### [JOB ITEM]
Look through the data that follows and copy each line with the string "Malang".

### [Records contained in a dataset]
"""
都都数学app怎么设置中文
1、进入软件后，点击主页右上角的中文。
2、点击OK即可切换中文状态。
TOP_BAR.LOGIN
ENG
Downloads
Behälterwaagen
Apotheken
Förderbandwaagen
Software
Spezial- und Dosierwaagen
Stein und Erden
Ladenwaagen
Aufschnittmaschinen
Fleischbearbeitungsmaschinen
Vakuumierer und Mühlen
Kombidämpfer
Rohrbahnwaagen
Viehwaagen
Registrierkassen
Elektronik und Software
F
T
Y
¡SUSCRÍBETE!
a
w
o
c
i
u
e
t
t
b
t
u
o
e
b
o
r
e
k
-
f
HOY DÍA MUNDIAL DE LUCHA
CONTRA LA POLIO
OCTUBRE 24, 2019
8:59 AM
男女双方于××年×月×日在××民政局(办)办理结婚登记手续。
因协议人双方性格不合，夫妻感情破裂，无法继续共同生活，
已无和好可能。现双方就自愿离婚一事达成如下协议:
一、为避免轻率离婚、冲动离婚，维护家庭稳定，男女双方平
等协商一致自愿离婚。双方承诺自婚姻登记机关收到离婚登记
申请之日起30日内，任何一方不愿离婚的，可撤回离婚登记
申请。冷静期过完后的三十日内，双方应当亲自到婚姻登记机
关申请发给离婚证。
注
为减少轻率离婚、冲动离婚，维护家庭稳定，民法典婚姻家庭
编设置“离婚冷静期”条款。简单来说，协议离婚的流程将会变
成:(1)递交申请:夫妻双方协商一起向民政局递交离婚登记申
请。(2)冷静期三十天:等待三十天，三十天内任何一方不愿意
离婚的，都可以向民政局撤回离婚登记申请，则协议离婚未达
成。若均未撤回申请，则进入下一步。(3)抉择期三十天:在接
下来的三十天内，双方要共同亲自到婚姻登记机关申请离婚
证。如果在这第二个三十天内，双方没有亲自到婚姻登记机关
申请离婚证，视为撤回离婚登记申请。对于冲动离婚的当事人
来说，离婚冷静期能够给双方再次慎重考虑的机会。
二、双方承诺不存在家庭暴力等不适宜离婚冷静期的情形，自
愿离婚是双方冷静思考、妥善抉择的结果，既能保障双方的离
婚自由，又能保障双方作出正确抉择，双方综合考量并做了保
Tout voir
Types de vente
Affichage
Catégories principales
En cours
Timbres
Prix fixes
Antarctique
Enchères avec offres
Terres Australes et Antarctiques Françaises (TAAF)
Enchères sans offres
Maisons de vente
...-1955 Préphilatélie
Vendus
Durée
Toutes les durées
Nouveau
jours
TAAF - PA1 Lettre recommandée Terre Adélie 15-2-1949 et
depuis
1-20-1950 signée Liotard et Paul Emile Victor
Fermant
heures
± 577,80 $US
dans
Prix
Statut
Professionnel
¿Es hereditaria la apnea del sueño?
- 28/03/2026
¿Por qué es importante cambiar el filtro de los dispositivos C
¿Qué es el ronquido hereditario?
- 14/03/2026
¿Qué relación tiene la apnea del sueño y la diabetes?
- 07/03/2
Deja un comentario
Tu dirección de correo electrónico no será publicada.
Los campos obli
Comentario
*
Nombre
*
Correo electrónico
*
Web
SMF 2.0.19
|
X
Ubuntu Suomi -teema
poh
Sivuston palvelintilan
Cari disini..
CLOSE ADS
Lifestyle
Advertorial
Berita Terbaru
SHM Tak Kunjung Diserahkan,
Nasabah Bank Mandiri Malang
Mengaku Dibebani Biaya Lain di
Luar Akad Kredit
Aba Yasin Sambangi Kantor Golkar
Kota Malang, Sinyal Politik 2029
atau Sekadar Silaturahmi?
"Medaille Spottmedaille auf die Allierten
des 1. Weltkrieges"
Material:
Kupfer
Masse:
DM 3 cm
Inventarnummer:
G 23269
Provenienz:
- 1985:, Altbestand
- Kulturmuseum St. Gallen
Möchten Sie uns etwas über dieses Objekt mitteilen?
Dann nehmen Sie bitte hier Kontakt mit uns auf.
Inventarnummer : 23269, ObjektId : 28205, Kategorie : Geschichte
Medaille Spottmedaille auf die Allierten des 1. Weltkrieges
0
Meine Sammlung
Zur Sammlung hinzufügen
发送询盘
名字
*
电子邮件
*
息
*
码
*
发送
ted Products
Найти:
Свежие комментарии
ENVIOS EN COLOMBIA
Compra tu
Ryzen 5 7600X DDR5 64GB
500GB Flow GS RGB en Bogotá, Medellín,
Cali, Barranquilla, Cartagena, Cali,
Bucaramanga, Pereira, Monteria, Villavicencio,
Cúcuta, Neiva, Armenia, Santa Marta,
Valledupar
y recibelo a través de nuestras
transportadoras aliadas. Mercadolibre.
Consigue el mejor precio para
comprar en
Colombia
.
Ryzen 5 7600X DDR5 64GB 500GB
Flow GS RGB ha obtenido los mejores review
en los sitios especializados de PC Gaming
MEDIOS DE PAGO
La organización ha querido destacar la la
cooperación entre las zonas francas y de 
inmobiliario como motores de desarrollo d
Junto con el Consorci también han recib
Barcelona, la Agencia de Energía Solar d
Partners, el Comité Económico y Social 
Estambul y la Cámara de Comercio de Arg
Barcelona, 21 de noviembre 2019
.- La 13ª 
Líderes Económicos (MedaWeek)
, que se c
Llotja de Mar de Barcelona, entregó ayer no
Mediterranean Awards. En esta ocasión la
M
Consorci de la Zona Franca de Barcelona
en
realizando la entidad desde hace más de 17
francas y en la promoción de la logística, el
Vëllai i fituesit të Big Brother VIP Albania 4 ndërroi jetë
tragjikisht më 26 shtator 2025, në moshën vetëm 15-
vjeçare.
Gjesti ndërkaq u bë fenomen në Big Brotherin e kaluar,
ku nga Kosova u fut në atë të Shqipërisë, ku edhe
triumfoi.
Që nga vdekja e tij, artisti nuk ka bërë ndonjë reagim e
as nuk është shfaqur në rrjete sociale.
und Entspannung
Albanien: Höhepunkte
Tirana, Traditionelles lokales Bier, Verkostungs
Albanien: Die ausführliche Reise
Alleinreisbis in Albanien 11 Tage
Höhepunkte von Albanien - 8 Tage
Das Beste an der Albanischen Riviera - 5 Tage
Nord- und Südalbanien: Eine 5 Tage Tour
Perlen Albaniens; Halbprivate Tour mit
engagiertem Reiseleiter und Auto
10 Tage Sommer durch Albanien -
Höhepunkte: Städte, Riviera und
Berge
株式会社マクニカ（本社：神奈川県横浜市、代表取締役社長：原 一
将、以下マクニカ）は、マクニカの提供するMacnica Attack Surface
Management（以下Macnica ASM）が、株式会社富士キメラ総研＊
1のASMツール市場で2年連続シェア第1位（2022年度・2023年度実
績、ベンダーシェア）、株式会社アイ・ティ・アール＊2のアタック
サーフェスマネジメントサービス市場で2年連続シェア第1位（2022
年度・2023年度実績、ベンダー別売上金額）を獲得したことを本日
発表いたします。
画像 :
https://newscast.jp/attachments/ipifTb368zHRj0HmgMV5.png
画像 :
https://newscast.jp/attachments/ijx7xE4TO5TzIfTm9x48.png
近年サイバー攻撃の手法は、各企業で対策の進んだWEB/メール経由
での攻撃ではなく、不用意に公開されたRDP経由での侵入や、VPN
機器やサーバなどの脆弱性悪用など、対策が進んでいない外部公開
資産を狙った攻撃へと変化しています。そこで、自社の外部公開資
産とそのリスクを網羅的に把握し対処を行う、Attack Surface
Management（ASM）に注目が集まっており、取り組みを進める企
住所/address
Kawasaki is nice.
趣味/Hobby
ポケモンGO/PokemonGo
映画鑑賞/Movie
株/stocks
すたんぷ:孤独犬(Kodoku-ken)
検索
"""
### [RESPONSE AREA]
Nasabah Bank Mandiri Malang
Kota Malang, Sinyal Politik 2029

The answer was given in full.